Diposting oleh 2026-06-11
Screengrab via Riot Games Di LPL, game tidak akan pernah berakhir sampai Nexus benar-benar jatuh. Contohnya terlihat sebelumnya hari ini ketika EDward Gaming memulai minggu kelima LPL Spring Split 2021 dengan kemenangan atas Victory Five.
Kemenangan ini membuat total rekor EDG menjadi 6-0, yang menjadikan mereka satu-satunya tim League of Legends di LPL yang masih belum terkalahkan setelah RNG secara tak terduga kalah dari Bilibili Gaming kemarin.
V5 memulai seri dengan keunggulan yang berkembang berkat gank Weiwei yang sukses di Graves dan pertarungan tim di sekitar drake. Mereka mencoba untuk mempercepat laju permainan dengan memaksa perkelahian di chokepoints, yang memberi mereka Baron. Tetapi komposisi penskalaan EDG juga semakin kuat dari waktu ke waktu.
Terkait: TT meraih kemenangan pertama LPL Spring Split 2021 atas V5
Pemain Korea Selatan Scout dan Viper memainkan peran penting dalam menunda V5 dalam pertarungan bahkan ketika mereka kehilangan rekan satu tim mereka, yang mengunci V5 dari basis EDG. EDG lalumembalikkan keadaan dalam pertarungan berikutnya di dekat lubang Baron dan menempatkan paku terakhir di peti mati dengan buff ketika V5 melewatkan keterlibatan mereka saat mempertahankan markas mereka. Ini memberi EDG waktu yang mereka butuhkan untuk menjatuhkan tank V5 dan melelehkan Nexus mereka.
Meskipun V5 tampaknya memegang kendali untuk sebagian besar permainan, dukungan EDG Meiko mengatakan dia dan rekan satu timnya tidak gugup waktu itu. “Sejak awal, kami didorong dan berada pada posisi yang kurang menguntungkan, tetapi kami tidak khawatir. Kami mencoba untuk mendapatkan momentum yang baik dan memperlambat untuk membuat pergantian ini terjadi,” katanya dalam wawancara pasca-pertandingan.
Sebuah comeback besar untuk @EDG_Edward! pic.twitter.com/oPZYgOIrQa
— LPL (@lplenglish) 2 Februari 2021Kekalahan itu sepertinya merupakan pukulan berat bagi pola pikir para pemain V5. Mereka mencoba untuk menjadi kreatif di game kedua dengan memilih Nocturne pertama yang terlihat di hutan di LPL split ini, tetapi mereka tidak memiliki performa yang bersih seperti sebelumnya.

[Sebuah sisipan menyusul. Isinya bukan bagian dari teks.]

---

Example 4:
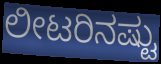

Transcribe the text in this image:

ಲೀಟರಿನಷ್ಟು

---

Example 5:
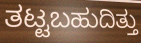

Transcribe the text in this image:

ತಟ್ಟಬಹುದಿತ್ತು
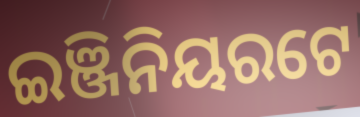
ଇଞ୍ଜିନିୟରଟେ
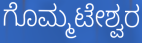
ಗೊಮ್ಮಟೇಶ್ವರ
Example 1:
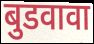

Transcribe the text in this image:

बुडवावा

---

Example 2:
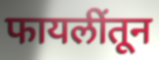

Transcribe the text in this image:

फायलींतून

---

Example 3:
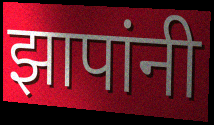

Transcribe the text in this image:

झापांनी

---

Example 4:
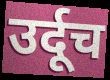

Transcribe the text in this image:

उर्दूच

EDG mengambil alih keunggulan V5 di awal permainan danmenghukum beberapa kesalahan mereka. Ini memungkinkan mereka untuk memperbesar keunggulan mereka dan menyelesaikan permainan hanya dalam waktu 23 menit di depan para pemain V5 yang tak berdaya.

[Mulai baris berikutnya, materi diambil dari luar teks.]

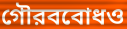
গৌরববোধও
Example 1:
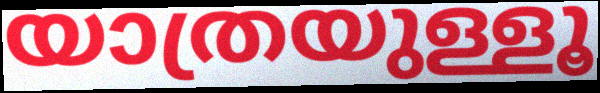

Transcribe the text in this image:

യാത്രയുള്ളൂ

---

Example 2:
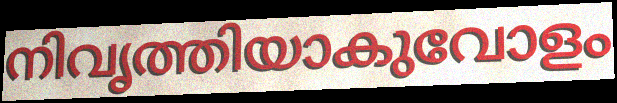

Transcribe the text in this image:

നിവൃത്തിയാകുവോളം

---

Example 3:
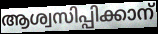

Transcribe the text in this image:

ആശ്വസിപ്പിക്കാന്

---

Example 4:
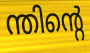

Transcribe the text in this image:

ന്തിന്റെ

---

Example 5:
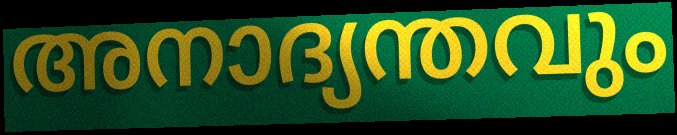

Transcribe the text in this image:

അനാദ്യന്തവും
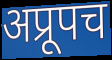
अप्रूपच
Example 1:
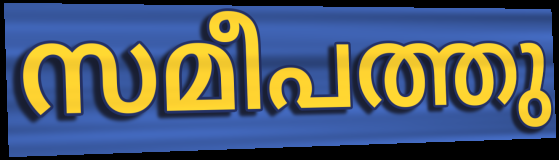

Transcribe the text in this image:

സമീപത്തു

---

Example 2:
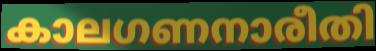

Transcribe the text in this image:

കാലഗണനാരീതി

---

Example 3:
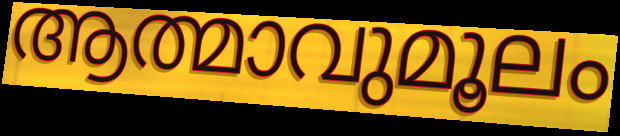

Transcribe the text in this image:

ആത്മാവുമൂലം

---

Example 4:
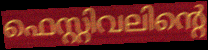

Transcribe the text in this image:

ഫെസ്റ്റിവലിന്റെ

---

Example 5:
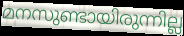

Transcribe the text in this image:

മനസുണ്ടായിരുന്നില്ല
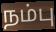
நம்பு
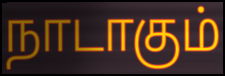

Di antara semua pemain Udyr di LPL, pilihan dengan prioritas tinggi tetapi dengan kemenangan 33,3 persen menilai menurut gol.gg, rookie EDG Jiejie adalah orang yang menunjukkan paling sukses setelah seri ini. Dia memilih juara di kedua game dan mengadaptasinya ke komposisi V5.

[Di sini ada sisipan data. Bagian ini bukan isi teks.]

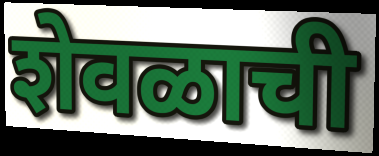
शेवळाची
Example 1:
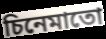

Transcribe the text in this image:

চিনেমাতো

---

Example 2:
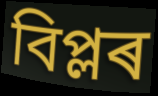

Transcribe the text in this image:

বিপ্লৰ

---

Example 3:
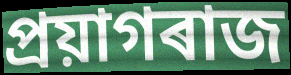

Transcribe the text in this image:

প্ৰয়াগৰাজ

Dia tertinggal di awal game dengan mati dua kali di tangan Weiwei V5, tetapi Jiejie dengan agresif menyerbu hutannya dengan bantuan rekan satu timnya kemudian dan itu membuahkan hasil.
Di game kedua, Jiejie hanya fokus untuk membersihkan hutannya secepat mungkin, yang tidak meninggalkan peluang bagi Nocturne Weiwei untuk menyamai levelnya dan memungkinkan timnya untuk memimpin lebih awal.
Tetapi sebagian besar sorotan tertuju pada Scout mid laner EDG. Dia melangkah mundur dan tetap aman ketika EDG tertinggal di game pertama saat mendaratkan ultimat tepat waktu padaOrianna dalam perkelahian.
Kemudian, dia memilih gaya bermain yang lebih agresif di game kedua dan menawarkan pembunuhan mudah kepada timnya dengan ultimat yang sukses di Azir, selain mendapatkan pembunuhan solo di V5 mid laner Mole dengan menggunakan mekanisme cepatnya.
Pertandingan EDG berikutnya akan sangat penting untuk menetapkan diri mereka sebagai pesaing playoff teratas. Mereka akan bermain melawan runner-up Worlds Suning pada hari Jumat, 5 Februari pukul 05:00 CT.
V5 (3-4), di sisi lain, akan mencoba naik ke peringkat saat mereka berhadapan dengan eStar Bermain game pada hari Minggu, 7 Februari pukul 03:00 CT.
Pastikan untuk mengikuti kami di YouTube untuk berita dan analisis esports lainnya.